In a study of 520 patients with asystole, 12 patients treated with vasopressin survived, while 4 patients in the standard treatment group survived.

In another comparative study comparing epinephrine alone and epinephrine plus vasopressin 40, physicians found that there were no significant differences between groups in return of spontaneous circulation, survival to hospital discharge, 1-year survival rate, or good neurological recovery among survivors. discharge from the hospital.

How does cardiac asystole appear on an ECG?

Cardiac asystole on the ECG is detected in the form of an almost straight line reflecting its electrical activity.

Characteristic signs of this condition also include abnormal atrial rhythm and the inability to count the frequency of their contractions when there are no ventricular contractions. In some cases, when the atria continue to contract for some time after the ventricles have stopped, atrial P waves can be detected on the cardiogram.

An auxiliary element for diagnosing asystole can be the arrhythmia preceding this condition.
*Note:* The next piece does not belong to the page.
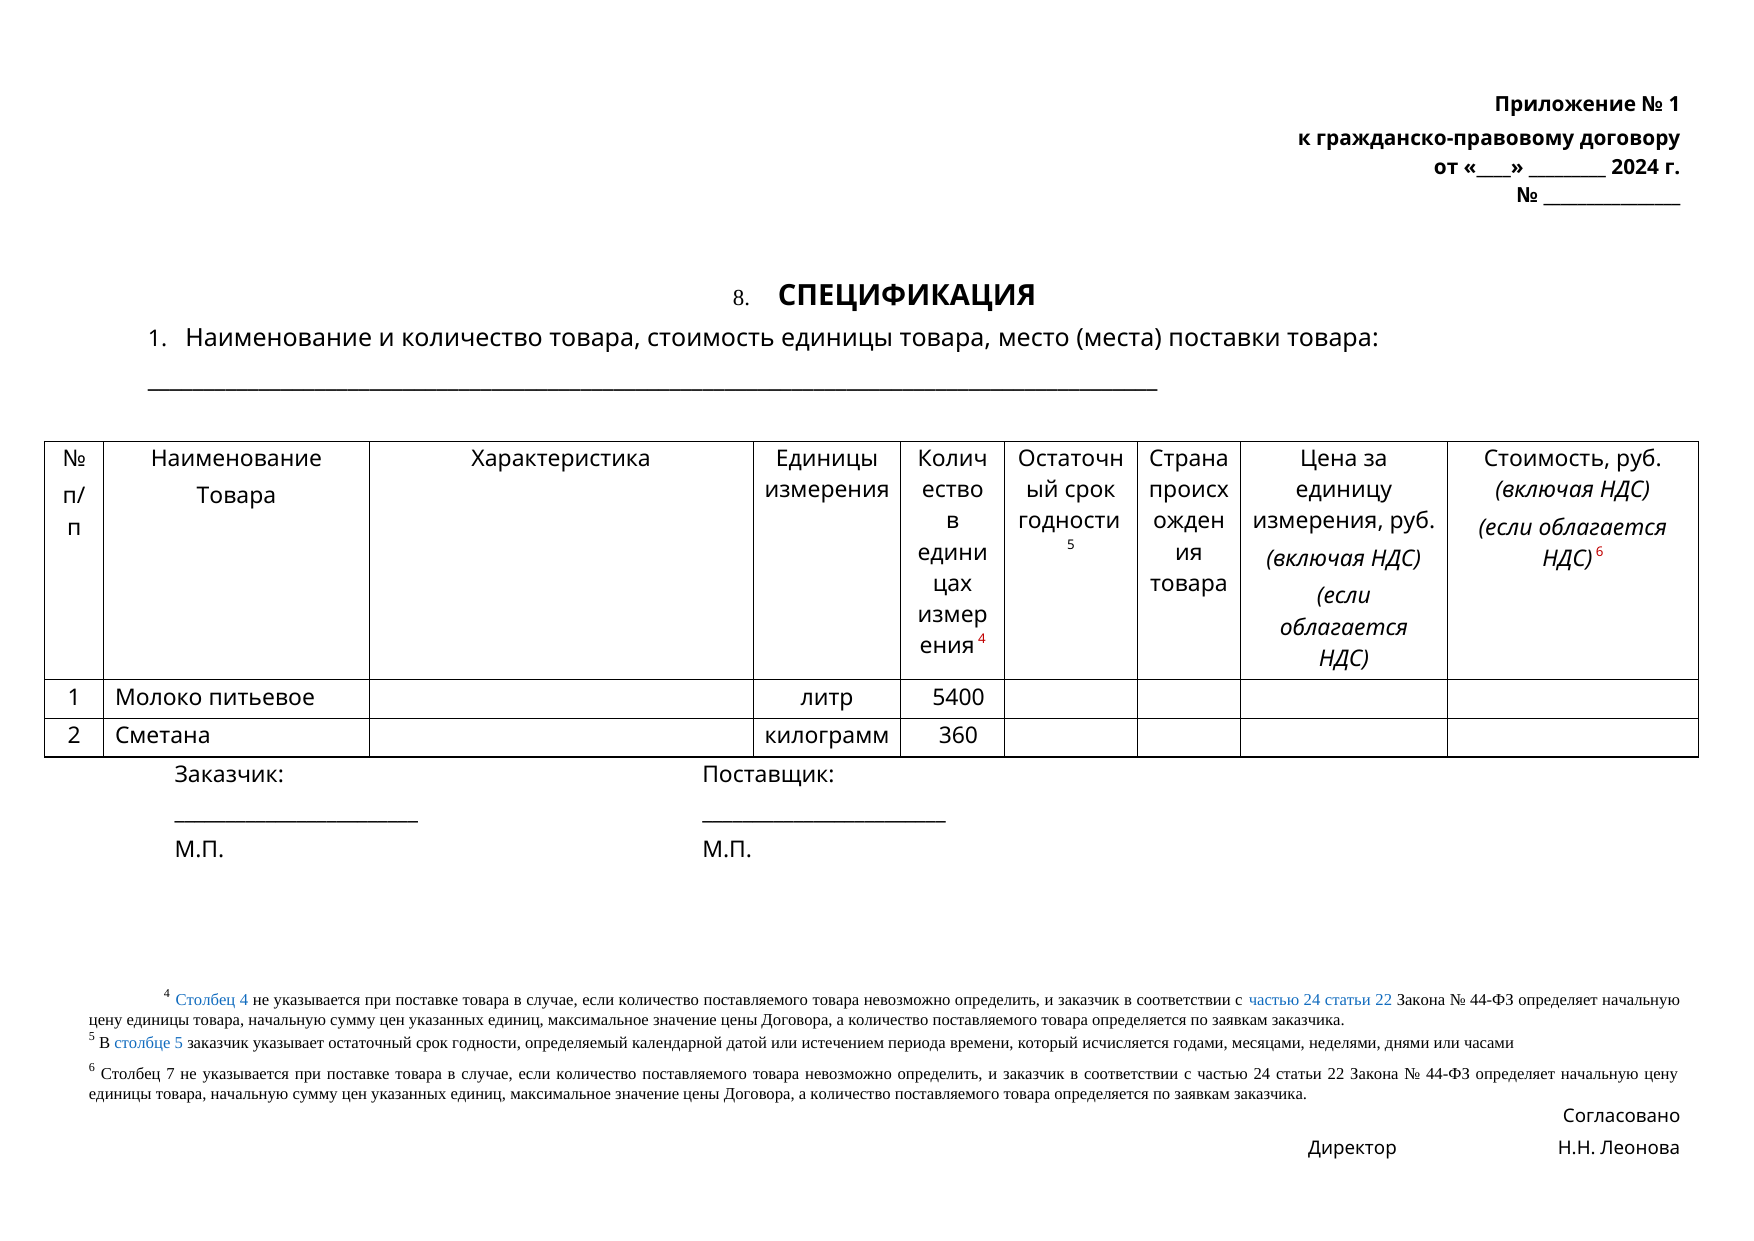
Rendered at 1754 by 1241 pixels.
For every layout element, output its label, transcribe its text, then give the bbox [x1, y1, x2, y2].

So, if it manifests itself in the form of early polytopic ventricular extrasystoles and ventricular tachycardia, then they will be followed by ventricular fibrillation and flutter, and increasing blockade usually indicates the approach of asystole.

Medications

The clinical benefits and parasympathetic effects on the heart of atropine during cardiopulmonary resuscitation have not been fully confirmed.

Atropine is not currently recommended by the Heart Association for asystole and pulseless electrical activity.
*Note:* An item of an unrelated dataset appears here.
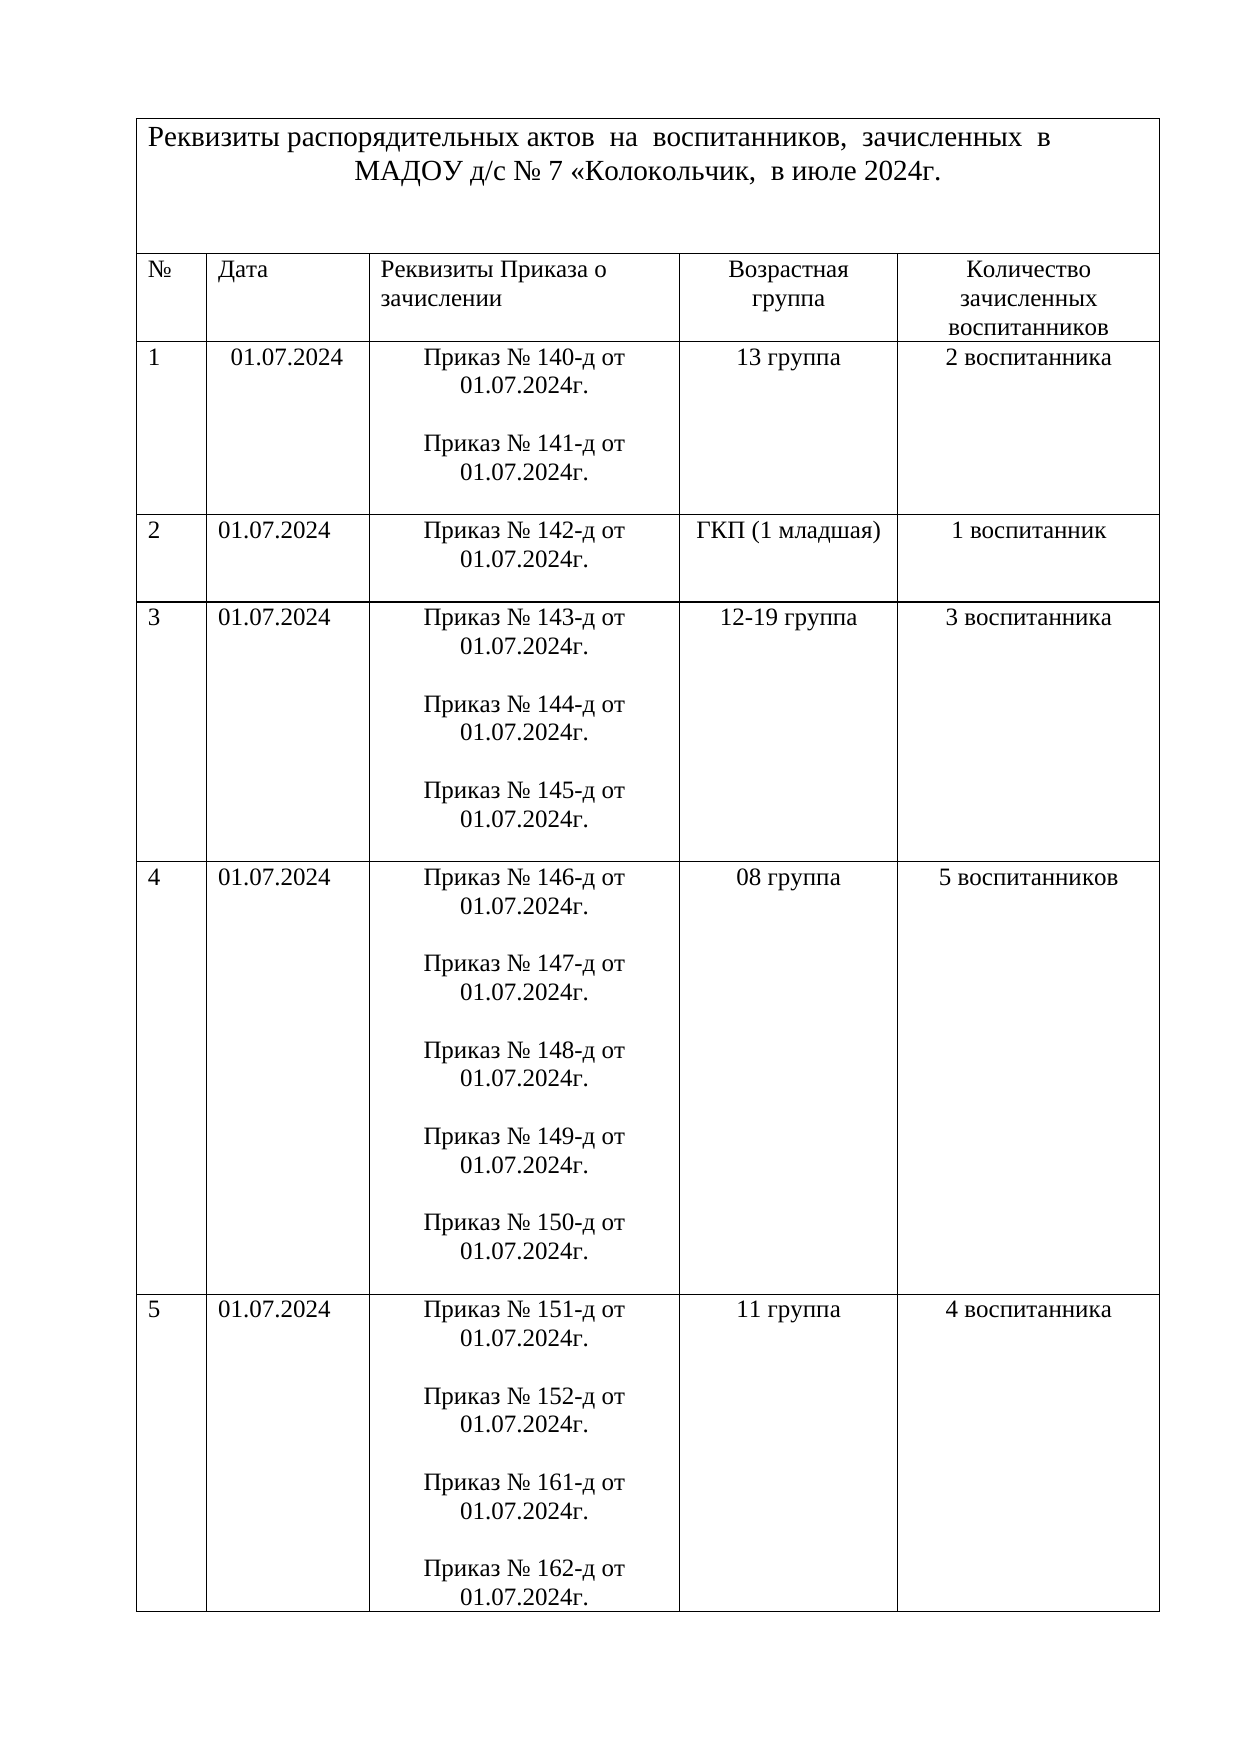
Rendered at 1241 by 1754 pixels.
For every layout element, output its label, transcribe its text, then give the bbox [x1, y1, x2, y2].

High doses of epinephrine (0.20 mg per kg) improve hemodynamics during cardiopulmonary resuscitation, thereby increasing the rate of return to spontaneous cardiac circulation; however, this drug did not demonstrate an effect on the final clinical outcome. Therefore, high doses are no longer recommended.
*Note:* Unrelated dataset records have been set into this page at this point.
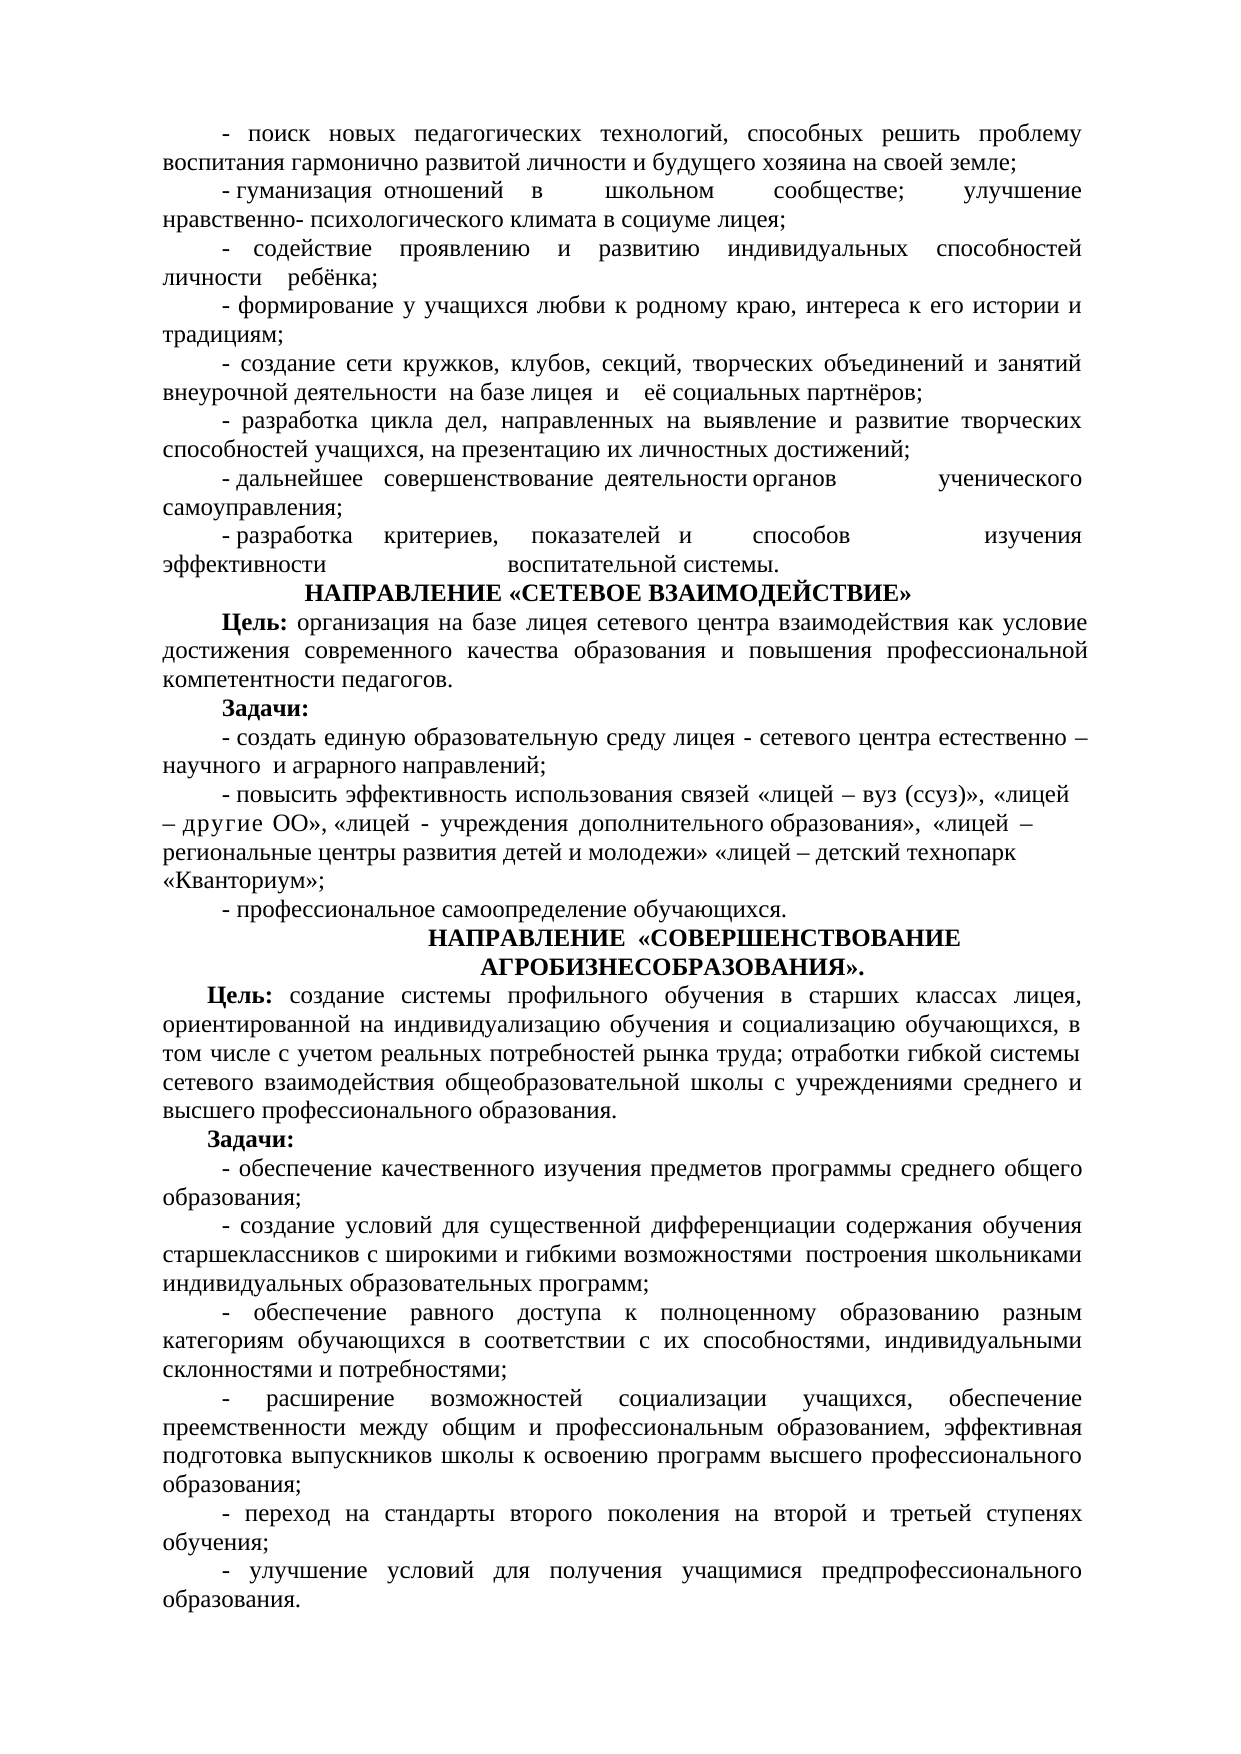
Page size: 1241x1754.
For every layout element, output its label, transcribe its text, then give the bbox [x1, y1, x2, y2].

text - создание сети кружков, клубов, секций, творческих объединений и занятий внеурочной деятельности на базе лицея и её социальных партнёров; [162, 348, 1082, 406]
text - улучшение условий для получения учащимися предпрофессионального образования. [162, 1556, 1082, 1613]
text - разработка цикла дел, направленных на выявление и развитие творческих способностей учащихся, на презентацию их личностных достижений; [162, 406, 1082, 463]
text - дальнейшее совершенствование деятельности органов ученического самоуправления; [162, 463, 1082, 521]
text - поиск новых педагогических технологий, способных решить проблему воспитания гармонично развитой личности и будущего хозяина на своей земле; [162, 118, 1082, 176]
text - разработка критериев, показателей и способов изучения эффективности воспитательной системы. [162, 521, 1082, 578]
list создать единую образовательную среду лицея - сетевого центра естественно – научного и аграрного направлений; [162, 722, 1088, 779]
text - содействие проявлению и развитию индивидуальных способностей личности ребёнка; [162, 233, 1082, 291]
subtitle НАПРАВЛЕНИЕ «СЕТЕВОЕ ВЗАИМОДЕЙСТВИЕ» [298, 578, 1152, 607]
text НАПРАВЛЕНИЕ «СОВЕРШЕНСТВОВАНИЕ АГРОБИЗНЕСОБРАЗОВАНИЯ». [222, 923, 1123, 981]
text - переход на стандарты второго поколения на второй и третьей ступенях обучения; [162, 1498, 1082, 1556]
text Цель: организация на базе лицея сетевого центра взаимодействия как условие достижения современного качества образования и повышения профессиональной компетентности педагогов. [162, 607, 1088, 693]
text - повысить эффективность использования связей «лицей – вуз (ссуз)», «лицей – другие ОО», «лицей - учреждения дополнительного образования», «лицей – региональные центры развития детей и молодежи» «лицей – детский технопарк «Кванториум»; [162, 779, 1088, 894]
text - формирование у учащихся любви к родному краю, интереса к его истории и традициям; [162, 291, 1082, 348]
text - обеспечение равного доступа к полноценному образованию разным категориям обучающихся в соответствии с их способностями, индивидуальными склонностями и потребностями; [162, 1297, 1082, 1383]
text - гуманизация отношений в школьном сообществе; улучшение нравственно- психологического климата в социуме лицея; [162, 176, 1082, 233]
list профессиональное самоопределение обучающихся. [162, 894, 1088, 923]
text Цель: создание системы профильного обучения в старших классах лицея, ориентированной на индивидуализацию обучения и социализацию обучающихся, в том числе с учетом реальных потребностей рынка труда; отработки гибкой системы сетевого взаимодействия общеобразовательной школы с учреждениями среднего и высшего профессионального образования. [162, 981, 1082, 1124]
subtitle Задачи: [162, 693, 1088, 722]
text - обеспечение качественного изучения предметов программы среднего общего образования; [162, 1153, 1082, 1211]
text - расширение возможностей социализации учащихся, обеспечение преемственности между общим и профессиональным образованием, эффективная подготовка выпускников школы к освоению программ высшего профессионального образования; [162, 1383, 1082, 1498]
text - создание условий для существенной дифференциации содержания обучения старшеклассников с широкими и гибкими возможностями построения школьниками индивидуальных образовательных программ; [162, 1211, 1082, 1297]
text Задачи: [162, 1124, 1152, 1153]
Studies have been carried out on the effects of adenosine receptor antagonists such as aminophylline, but there has been no evidence of clinical benefit.

Anticholinergics

The goal of anticholinergic drugs is to increase sinoatrial node activity and improve conduction through the SA node or atrioventricular (AV) node by decreasing vagal tone through muscarinic receptor blockade. This only works if the location of the block is within the SA or AV node. In patients with infranodal block, anticholinergic therapy is ineffective and may increase the second-degree Mobitz II block to a higher degree or third-degree block.

Atropine

Atropine is a parasympatholytic drug used to reverse the effects of the vagus nerve on the SA and AV nodes. This drug is not effective for third-degree infranadal heart block, PEA, and asystole.

Adrenergic agonists

Adrenergic drugs can cause constriction of skeletal and vascular muscles.

Epinephrine (adrenaline)

Adrenaline is considered the most effective drug for cardiac arrest; however, some doctors question its clinical effectiveness. This medication is used to increase coronary and cerebral blood flow during cardiopulmonary resuscitation and may increase automaticity during asystole. Adrenaline can also be used for bradycardia.

Vasopressin

Vasopressin has vasopressor and antidiuretic activity. This drug increases the process of water resorption on the distal renal tubular epithelium (ADH effect) and promotes smooth muscle contraction throughout the vascular bed by stimulating B1 receptors (vasopressor effect). Vasoconstriction (narrowing of the lumen of the vessel) increases in articular, coronary, cerebral, peripheral, pulmonary and intrahepatic vessels.

Recommendations for taking the drug while maintaining the cardiovascular system indicate a single dose of vasopressin in the amount of 40 units. as a treatment option for ventricular fibrillation and asystole. This drug may be given either before epinephrine or after the first dose of epinephrine.

Transcutaneous electrical stimulation

Transcutaneous electrical stimulation (TES), even when used urgently, does not increase the number of patients surviving after resuscitation measures. However, for example, in cardiac arrest preceded by conduction or impulse generation disorder (i.e., primary asystole), immediate use of TENS can save the patient's life.